Old wooden planks, broken cupboards? There is so much wood lying around that can easily be recycled into something. With this upcycling craft we created a range of beautiful, handmade inspirational signs to put in the garden using wooden off-cuts a cabinet maker threw away. Follow our easy step by step instructions and make your own recycled garden signs!
This is fantastic way for you to create something unique and upcycled for your garden! You will be trying your hand at painting, or even practicing or refining your paint techniques during this great recycled craft project.
We have used left over pieces of masonite and chipboard to create this project. If you have any spare flat pieces of wood, masonite or chipboard lying around in the garage please use these!
Our boards ranged in size between 470mm and 330mm by 170mm in size.
Now we need to paint each board. We have painted two of our boards off-white, and one green, but you can obviously use any colours you like.
Use the largest brush of the three, to spread an even thin coat over the top and sides of the board. Allow this to dry before painting the underside.
You may find that, depending on your selected colours, you will need a second and sometimes even third coat of paint for a nice even finish, so if you need to, add another coat until you have a good, solid finish.
We suggest at least two coats anyway.

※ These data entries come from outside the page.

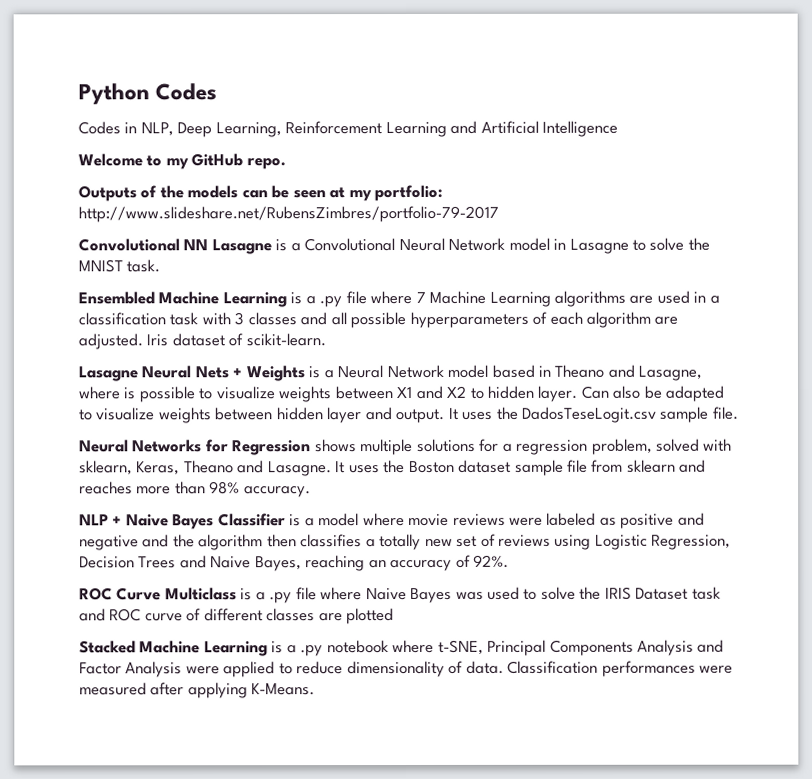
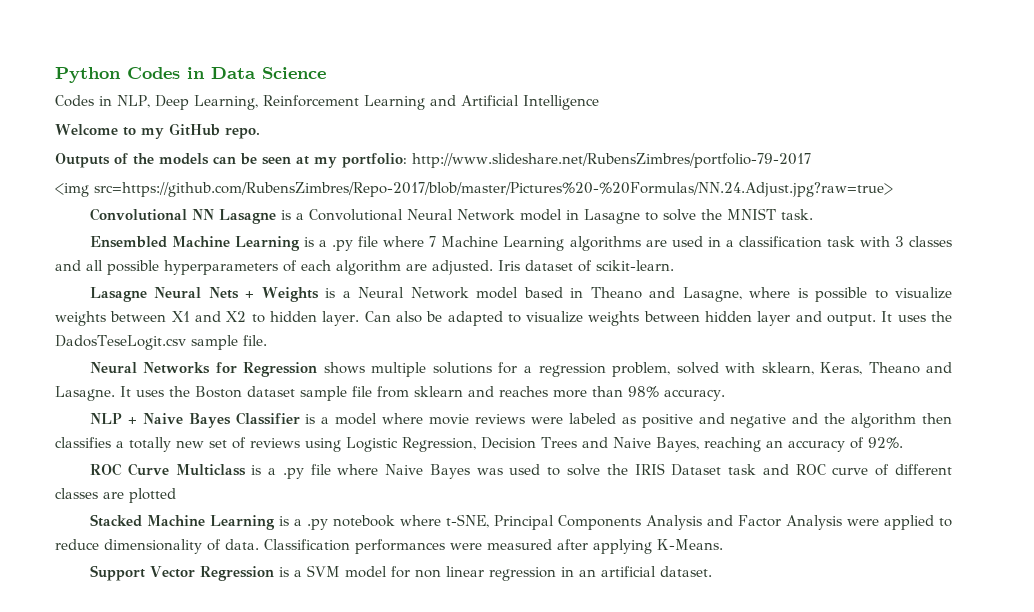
(218, 92) none -> [187,67,326,79] in Data Science
(499, 214) none -> [55,182,893,197] // <img src=https://github.com/RubensZimbres/Repo-2017/blob/master/Pictures%20-%20Formulas/NN.24.Adjust.jpg?raw=true>
(316, 689) none -> [89,565,712,581] // Support Vector Regression is a SVM model for non linear regression in an artificial dataset.

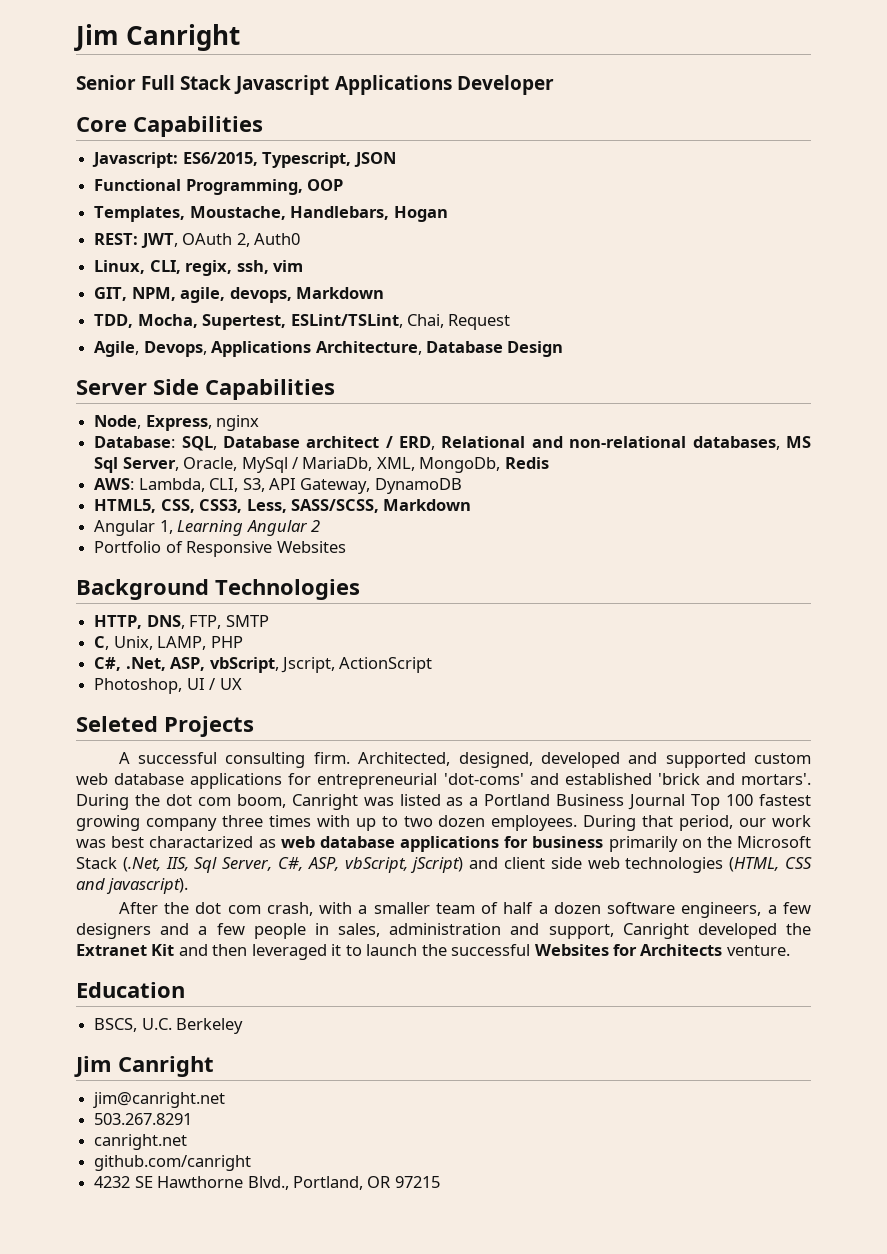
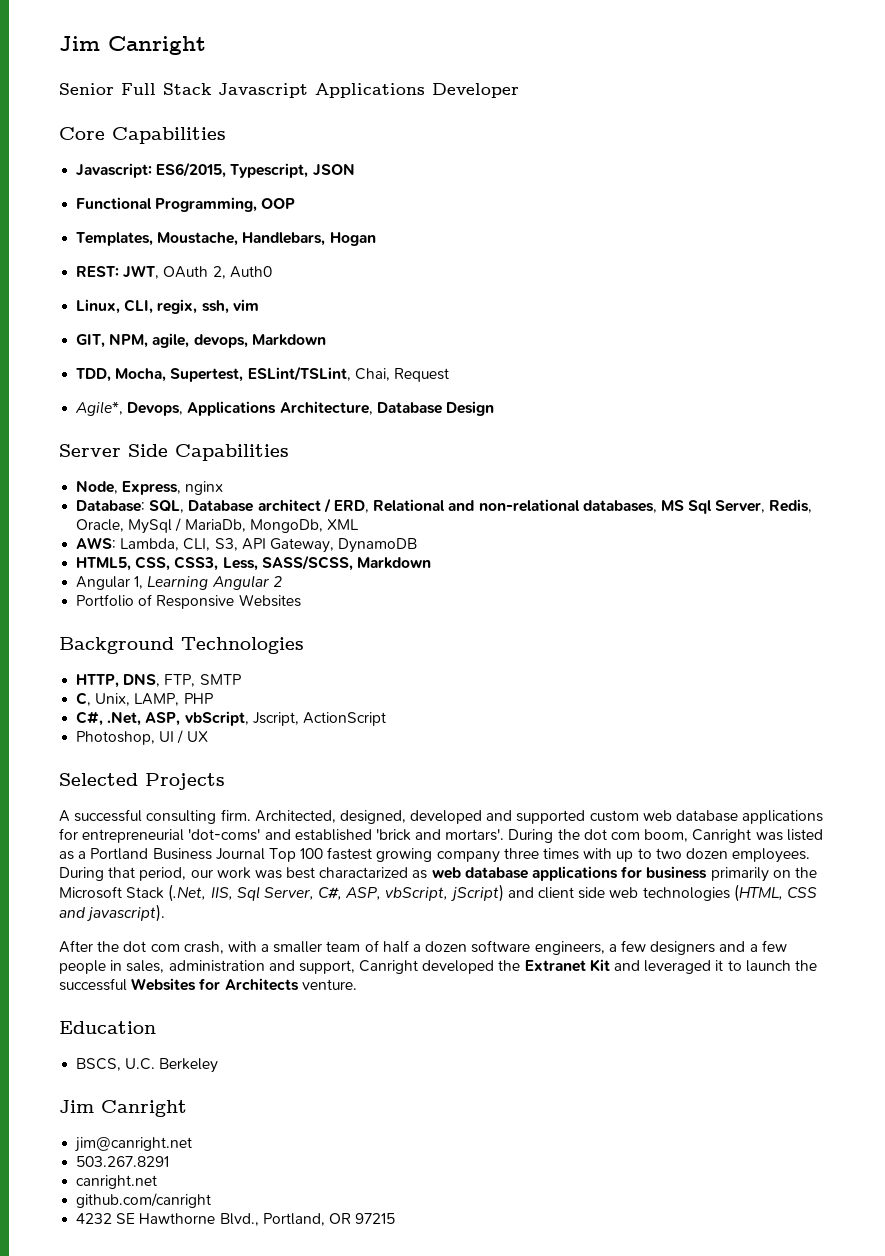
[94,341,140,357] Agile, -> [75,401,124,416] Agile*,
(179, 464) none -> [769,499,813,513] Redis,
[376,457,549,473] XML, MongoDb, Redis -> [249,519,359,533] MongoDb, XML
[76,716,158,732] Seleted -> [59,773,138,786] Selected
[212,944,248,956] then -> (641, 965) none

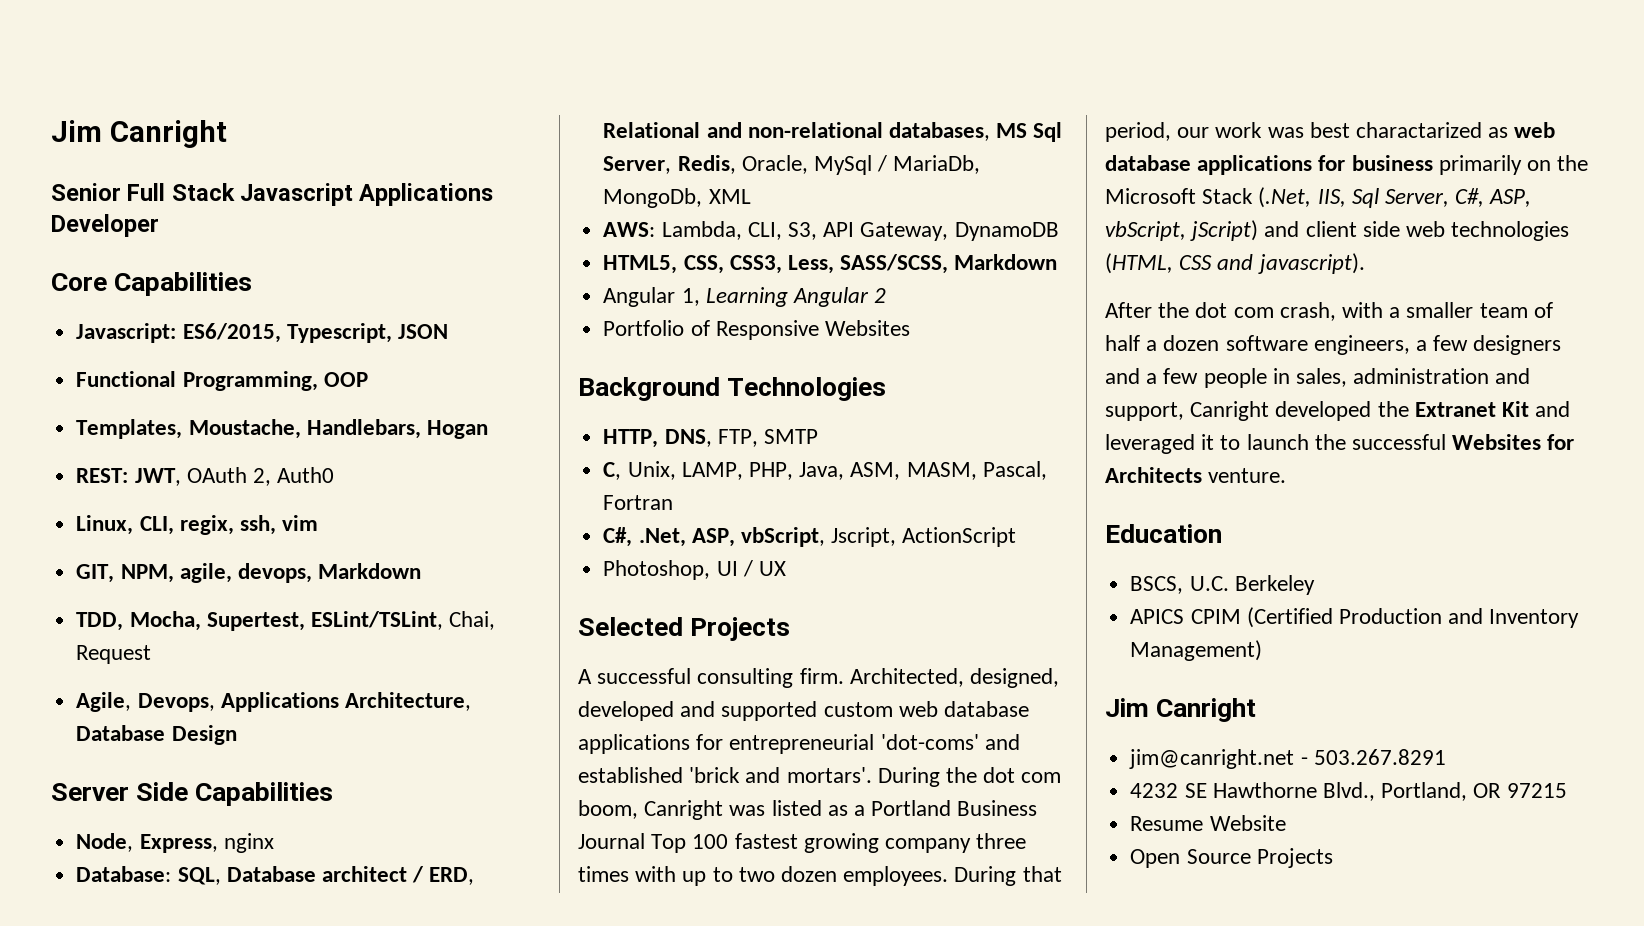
[75,401,124,416] Agile*, -> [76,692,132,712] Agile,
[183,693,213,704] PHP -> [748,461,1047,480] [603,495,674,510] PHP, Java, ASM, MASM, Pascal, Fortran
(219, 1065) none -> [1130,607,1580,628] [1130,640,1263,661] // APICS CPIM (Certified Production and Inventory Management)
(193, 1144) // -> [1300,757,1308,765] -
[76,1175,158,1189] [76,1193,212,1208] // canright.net // github.com/canright -> (1446, 757) none
(396, 1218) none -> [1130,815,1286,831] [1130,848,1333,868] // Resume Website // Open Source Projects

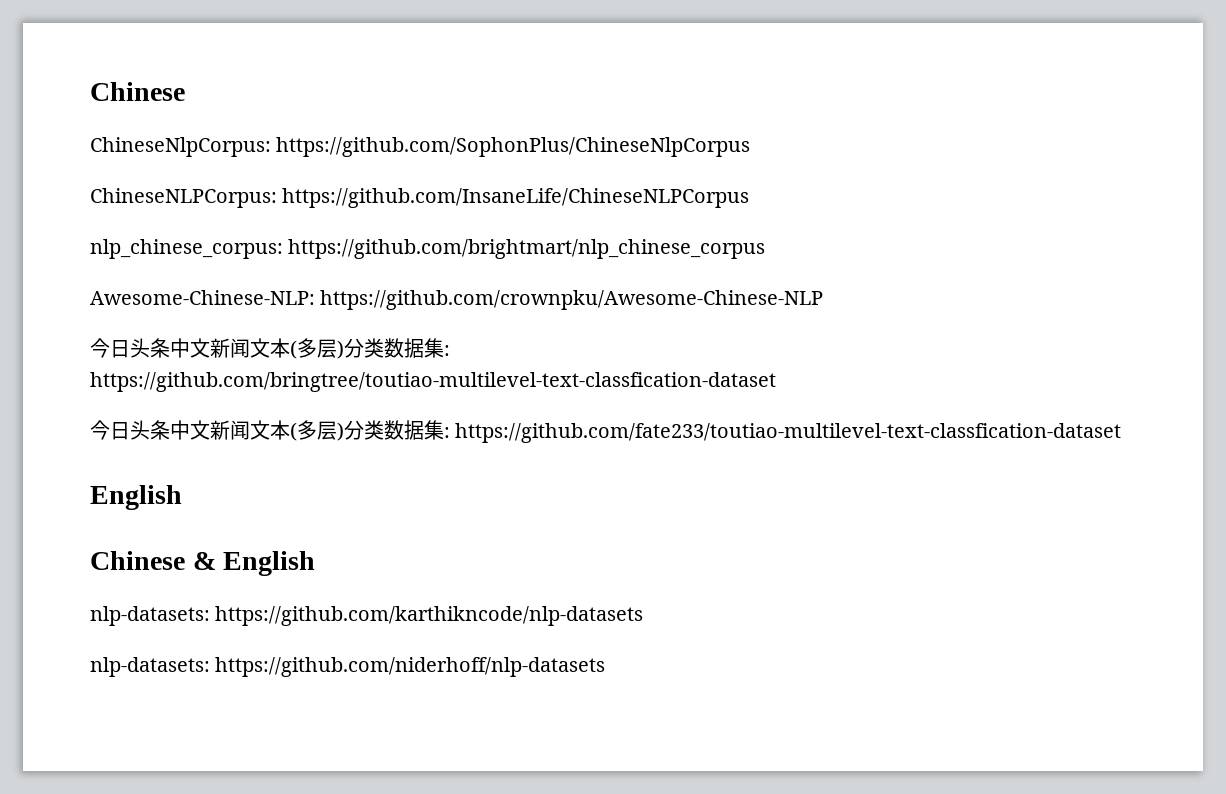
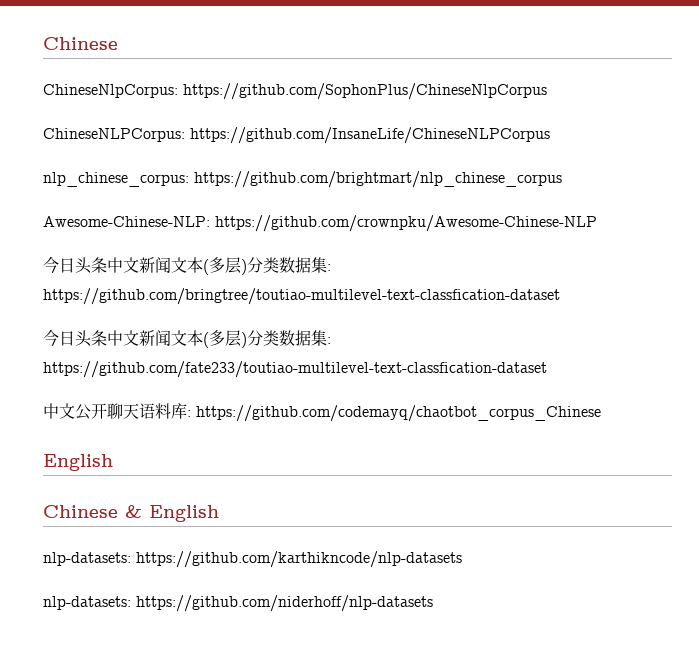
(1122, 433) none -> [43,403,601,422] // 中文公开聊天语料库: https://github.com/codemayq/chaotbot_corpus_Chinese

After the first coat, you should use a small, very fine, piece of sand paper to smooth out any lumps and bumps after painting. Then paint again with the second coat.
With the boards evenly painted to a superb finish, you are now ready to mark out your chosen text!
We have chosen the words 'Thank you', Beautiful' and 'Hope' for our three boards.
What you should do is create a word document with your chosen words in the desired font, and then print these out large enough for your boards. If the prints out are larger than one A4, use sellotape to attach them to each other, creating a larger sheet, where the words appear whole. This will simplify your transfer/copying process.
Now we need to transfer or copy the lettering (words) onto our boards.
Place your first board face up on your working surface. Place a sheet of carbon paper down onto the board. Again, as in Step 4, if you require more than one sheet of carbon paper, use sellotape to create a large enough sheet. Over the carbon paper, place your printed words. You will need to feel your way through the paper and carbon paper, to the centre of the board, for final positioning of the lettering.
Once the carbon paper and your print out are both in place, use a pen or pencil to trace the outline of the lettering. While tracing your letting, use an even pressure to maintain a clear transfer.
When complete, remove the paper and carbon paper to reveal your letting transfer on the board.
Continue as above for your other boards. First by placing the carbon paper onto the masonite board, placing the print out on top, and then tracing the lettering onto the board.
Now we can start painting!
We have used off-white on the green board, and green on the white boards. You can use any colours you like, but we strongly suggest you use complimentary colours for the biggest impact. You want to use the smallest brush for this work as it will put your steady hand to practice and you want to get very fine detail.
It is a good idea to use the end of the largest brush to lift your hand off from the board while you paint.
It is also a good idea to work away from the area you are painting to prevent smudging, so if you are left handed, work from right to left (as in the picture below), and if you are right handed, work from left to right.
With your lettering painted on, allow to dry and then come back to add decorations to the background of your board. We have used a simple leaf / flower free hand design to decorate our masonite boards.
With all of your boards now painted with lettering and decoration, you will need to clear coat each one to protect it from the elements.
You should use an exterior varnish, preferably a resin based varnish as opposed to a urethane based varnish as it is far less likely to discolour over time. Use a large brush to evenly coat all sides of the board. You will not need to sand after each layer and re-apply. One or two coats will do, but be sure to allow the first coat to dry properly before applying the second coat.
Well done! You have completed your project!
You can nail these boards into a wall in the garden or hang them up somewhere special.